I had a GCP Cloud Run function that rendered videos. It was fine for one video p...

seer · on Dec 23, 2023

Hah welcome to cloudrun! I was evaluating it a few years ago to host some internal corporate app.

It worked great and was way easier to deploy than k8s setups. However after some testing we found out that the core logic of the app - a long running process, would just crawl to a halt after some time.

It turned out google wanted to push you to use their (paid) queue / pubsub solutions, but they didn’t want it to be _too_ obvious, so cloudrun would actually throttle its cpu sometime after the request it was spawned was returned.

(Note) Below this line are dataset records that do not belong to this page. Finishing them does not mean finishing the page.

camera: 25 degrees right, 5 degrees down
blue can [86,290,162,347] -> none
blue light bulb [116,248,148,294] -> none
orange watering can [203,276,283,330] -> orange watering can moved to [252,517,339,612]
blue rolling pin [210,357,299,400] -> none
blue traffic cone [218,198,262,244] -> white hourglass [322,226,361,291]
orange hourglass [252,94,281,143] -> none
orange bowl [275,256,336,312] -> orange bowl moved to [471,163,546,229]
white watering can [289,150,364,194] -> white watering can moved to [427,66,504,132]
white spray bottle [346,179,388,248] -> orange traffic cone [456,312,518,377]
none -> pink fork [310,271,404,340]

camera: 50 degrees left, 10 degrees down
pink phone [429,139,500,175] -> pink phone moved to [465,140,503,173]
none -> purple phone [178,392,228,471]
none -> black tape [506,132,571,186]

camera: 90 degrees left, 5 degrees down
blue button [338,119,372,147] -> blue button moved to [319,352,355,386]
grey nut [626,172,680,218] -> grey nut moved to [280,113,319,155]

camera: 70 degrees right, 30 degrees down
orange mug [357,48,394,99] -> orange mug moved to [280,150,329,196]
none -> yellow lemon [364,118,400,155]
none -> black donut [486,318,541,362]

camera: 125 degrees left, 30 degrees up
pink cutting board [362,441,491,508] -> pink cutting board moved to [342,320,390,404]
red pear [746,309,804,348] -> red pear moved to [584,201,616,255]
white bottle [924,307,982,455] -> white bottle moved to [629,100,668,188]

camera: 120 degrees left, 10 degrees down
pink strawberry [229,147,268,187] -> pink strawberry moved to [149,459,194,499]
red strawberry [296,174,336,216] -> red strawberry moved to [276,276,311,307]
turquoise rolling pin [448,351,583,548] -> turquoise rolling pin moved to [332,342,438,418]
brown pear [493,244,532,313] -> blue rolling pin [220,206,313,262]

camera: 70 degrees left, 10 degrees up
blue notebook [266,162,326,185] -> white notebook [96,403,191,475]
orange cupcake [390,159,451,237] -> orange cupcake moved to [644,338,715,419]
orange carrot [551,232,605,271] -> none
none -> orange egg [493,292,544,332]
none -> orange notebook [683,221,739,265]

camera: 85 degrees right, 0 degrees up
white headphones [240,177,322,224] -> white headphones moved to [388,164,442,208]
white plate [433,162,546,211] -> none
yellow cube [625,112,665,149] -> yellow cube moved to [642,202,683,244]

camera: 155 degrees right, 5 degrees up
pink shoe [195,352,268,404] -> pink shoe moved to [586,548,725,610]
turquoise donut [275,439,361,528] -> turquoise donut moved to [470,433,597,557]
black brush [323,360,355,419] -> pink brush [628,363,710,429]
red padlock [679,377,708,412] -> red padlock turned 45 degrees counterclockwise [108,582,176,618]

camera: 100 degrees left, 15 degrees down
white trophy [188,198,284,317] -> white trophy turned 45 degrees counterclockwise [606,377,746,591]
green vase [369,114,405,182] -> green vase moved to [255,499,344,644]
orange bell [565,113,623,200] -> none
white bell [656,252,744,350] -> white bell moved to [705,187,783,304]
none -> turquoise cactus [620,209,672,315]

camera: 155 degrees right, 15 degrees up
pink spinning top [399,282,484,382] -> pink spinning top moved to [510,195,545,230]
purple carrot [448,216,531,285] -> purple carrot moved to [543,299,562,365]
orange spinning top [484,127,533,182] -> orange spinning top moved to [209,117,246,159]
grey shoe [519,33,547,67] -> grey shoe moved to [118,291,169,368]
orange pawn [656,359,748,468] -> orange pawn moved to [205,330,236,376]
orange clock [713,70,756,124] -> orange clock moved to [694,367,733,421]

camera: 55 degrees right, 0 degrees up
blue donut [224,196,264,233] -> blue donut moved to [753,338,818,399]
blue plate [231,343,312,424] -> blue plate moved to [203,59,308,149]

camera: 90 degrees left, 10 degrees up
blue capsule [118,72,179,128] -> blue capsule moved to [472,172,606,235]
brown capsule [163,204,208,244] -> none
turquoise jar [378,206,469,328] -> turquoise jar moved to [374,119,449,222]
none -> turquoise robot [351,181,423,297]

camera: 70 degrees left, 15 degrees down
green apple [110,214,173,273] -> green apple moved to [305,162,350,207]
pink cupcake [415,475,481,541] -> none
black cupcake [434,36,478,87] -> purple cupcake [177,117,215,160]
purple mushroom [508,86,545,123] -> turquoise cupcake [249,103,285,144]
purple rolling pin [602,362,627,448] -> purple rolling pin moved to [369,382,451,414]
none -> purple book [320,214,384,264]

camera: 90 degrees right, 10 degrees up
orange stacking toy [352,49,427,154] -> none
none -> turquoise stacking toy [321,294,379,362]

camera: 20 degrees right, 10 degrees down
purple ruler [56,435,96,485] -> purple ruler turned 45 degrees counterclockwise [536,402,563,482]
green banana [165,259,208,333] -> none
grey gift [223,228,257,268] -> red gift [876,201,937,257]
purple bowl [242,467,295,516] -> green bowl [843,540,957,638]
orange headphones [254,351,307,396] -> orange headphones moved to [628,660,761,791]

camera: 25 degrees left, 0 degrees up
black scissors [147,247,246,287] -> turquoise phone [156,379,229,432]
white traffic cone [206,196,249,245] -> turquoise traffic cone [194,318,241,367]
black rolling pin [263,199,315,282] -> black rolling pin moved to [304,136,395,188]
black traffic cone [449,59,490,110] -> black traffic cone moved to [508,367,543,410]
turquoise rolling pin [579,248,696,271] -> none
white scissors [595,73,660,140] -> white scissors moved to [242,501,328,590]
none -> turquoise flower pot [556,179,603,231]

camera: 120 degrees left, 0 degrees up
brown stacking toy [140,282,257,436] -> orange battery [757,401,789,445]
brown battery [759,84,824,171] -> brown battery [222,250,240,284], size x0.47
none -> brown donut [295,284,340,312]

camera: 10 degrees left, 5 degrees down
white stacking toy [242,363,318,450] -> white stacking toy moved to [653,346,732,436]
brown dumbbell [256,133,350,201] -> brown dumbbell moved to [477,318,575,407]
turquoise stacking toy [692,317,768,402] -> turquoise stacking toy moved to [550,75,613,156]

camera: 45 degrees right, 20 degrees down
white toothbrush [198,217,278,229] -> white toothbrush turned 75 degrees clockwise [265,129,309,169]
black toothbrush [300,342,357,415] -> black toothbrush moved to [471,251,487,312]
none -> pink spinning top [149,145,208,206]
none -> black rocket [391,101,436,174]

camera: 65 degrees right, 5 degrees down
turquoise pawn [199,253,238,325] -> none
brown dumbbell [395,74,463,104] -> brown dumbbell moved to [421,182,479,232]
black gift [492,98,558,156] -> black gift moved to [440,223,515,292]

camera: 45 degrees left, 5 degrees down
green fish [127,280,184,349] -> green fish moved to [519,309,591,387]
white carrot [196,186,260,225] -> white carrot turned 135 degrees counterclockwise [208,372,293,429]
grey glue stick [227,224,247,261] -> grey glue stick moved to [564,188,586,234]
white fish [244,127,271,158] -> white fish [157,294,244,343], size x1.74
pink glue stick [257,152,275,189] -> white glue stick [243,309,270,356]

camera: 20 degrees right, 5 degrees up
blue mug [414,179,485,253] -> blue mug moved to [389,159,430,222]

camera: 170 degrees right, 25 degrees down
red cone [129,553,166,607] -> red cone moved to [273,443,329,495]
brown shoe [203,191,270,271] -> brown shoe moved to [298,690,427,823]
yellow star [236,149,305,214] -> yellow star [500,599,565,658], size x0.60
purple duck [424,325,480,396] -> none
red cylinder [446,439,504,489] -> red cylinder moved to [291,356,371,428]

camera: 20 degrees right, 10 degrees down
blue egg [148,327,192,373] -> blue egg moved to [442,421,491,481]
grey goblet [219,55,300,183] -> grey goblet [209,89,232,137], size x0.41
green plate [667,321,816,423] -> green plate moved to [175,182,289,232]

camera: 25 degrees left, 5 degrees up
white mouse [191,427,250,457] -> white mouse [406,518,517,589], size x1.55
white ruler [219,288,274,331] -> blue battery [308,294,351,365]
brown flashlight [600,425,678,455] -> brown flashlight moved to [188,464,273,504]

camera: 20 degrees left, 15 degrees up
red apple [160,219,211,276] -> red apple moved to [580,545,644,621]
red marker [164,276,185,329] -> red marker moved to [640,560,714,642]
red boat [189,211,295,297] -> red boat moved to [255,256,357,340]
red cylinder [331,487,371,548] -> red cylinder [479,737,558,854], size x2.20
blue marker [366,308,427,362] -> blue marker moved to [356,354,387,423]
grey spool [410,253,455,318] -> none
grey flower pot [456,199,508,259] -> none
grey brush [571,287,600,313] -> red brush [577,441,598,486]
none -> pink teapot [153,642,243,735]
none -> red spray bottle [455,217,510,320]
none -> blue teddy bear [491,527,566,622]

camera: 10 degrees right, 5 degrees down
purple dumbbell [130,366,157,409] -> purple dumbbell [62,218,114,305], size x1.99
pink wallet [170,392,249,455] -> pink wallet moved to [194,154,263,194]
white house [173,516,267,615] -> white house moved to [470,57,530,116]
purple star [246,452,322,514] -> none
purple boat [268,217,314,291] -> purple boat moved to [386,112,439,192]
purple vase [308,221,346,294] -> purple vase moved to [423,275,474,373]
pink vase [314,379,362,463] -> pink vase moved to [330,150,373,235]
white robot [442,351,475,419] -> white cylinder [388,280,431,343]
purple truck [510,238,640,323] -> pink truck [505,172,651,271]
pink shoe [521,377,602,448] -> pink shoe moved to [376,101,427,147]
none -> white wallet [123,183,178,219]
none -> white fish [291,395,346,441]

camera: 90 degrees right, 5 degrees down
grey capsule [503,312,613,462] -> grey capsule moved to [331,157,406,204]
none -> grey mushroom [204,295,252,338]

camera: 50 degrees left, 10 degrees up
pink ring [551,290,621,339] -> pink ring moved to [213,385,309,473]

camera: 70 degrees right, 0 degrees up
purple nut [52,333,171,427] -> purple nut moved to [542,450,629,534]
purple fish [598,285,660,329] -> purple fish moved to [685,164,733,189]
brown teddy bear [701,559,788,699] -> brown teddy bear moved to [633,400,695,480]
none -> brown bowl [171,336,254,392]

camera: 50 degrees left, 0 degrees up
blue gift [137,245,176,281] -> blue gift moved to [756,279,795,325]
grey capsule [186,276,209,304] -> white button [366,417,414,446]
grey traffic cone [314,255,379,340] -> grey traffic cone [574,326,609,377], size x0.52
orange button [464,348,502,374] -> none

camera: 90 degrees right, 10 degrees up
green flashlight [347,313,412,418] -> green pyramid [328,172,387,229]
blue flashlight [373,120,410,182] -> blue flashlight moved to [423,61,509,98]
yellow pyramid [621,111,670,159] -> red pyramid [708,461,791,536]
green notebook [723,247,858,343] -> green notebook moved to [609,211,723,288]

Our logic was based on pushing stuff in a queue and having it be processed outside of a request, but google just f*ked with that solution.

And it would have been fine if that was upfront info, but it was buried in a doc page somewhere obscure, small print…

Thats the time I realized how bad gcp can be…

simonbarker87 · on Dec 23, 2023

Ah, that would make sense! It was always the second video being processed at about the same amount of time through it. Thanks

arccy · on Dec 23, 2023

that was the whole point of cloud run, which was obvious when you looked at the pricing for it: If an instance is not processing requests, the CPU is not allocated and you're not charged.

cr3ative · on Dec 22, 2023

This reminds me of a service I recently found that was routinely crashing out and being restarted automatically. I fixed the crash, but it turns out it had ALWAYS been crashing on a reliable schedule - and keeping the service alive longer created a plethora of other issues, memory leaks being just one of them.

That was a structural crash and I should not have addressed it.

rolisz · on Dec 22, 2023

How many memory leaks were discovered only during the winter code freeze, because there were no pushes being done, so no server restarts

calvinmorrison · on Dec 22, 2023

At Fastmail the ops team we ran fail overs all the time just to get our failures so reliable they worked no matter what. Only once in my tenure did a fail over fail and in that case there was a --yolo flag

jedberg · on Dec 23, 2023

At reddit we would randomly select a process to kill every 10 minutes out of the 10 or so on each machine, just so they would all get a restart in case we didn't do a deployment for a few days.

At Amazon they schedule service bounces during code freeze for any service that is known to have memory leaks because it's easier than finding the leak, which isn't usually an issue since it gets deployed so often.

yjftsjthsd-h · on Dec 23, 2023

And as a nice bonus you get chaos monkey for free:)

simonbarker87 · on Dec 22, 2023

Oooh, you’ve just reminded me of the email server at my first dev job. It would crash every few days and no one could work out why. In the end someone just wrote a cron job type thing to restart it it once a day, problem solved!

quickthrower2 · on Dec 22, 2023

What you call a hack everyone else calls devops :-). You have higher standards!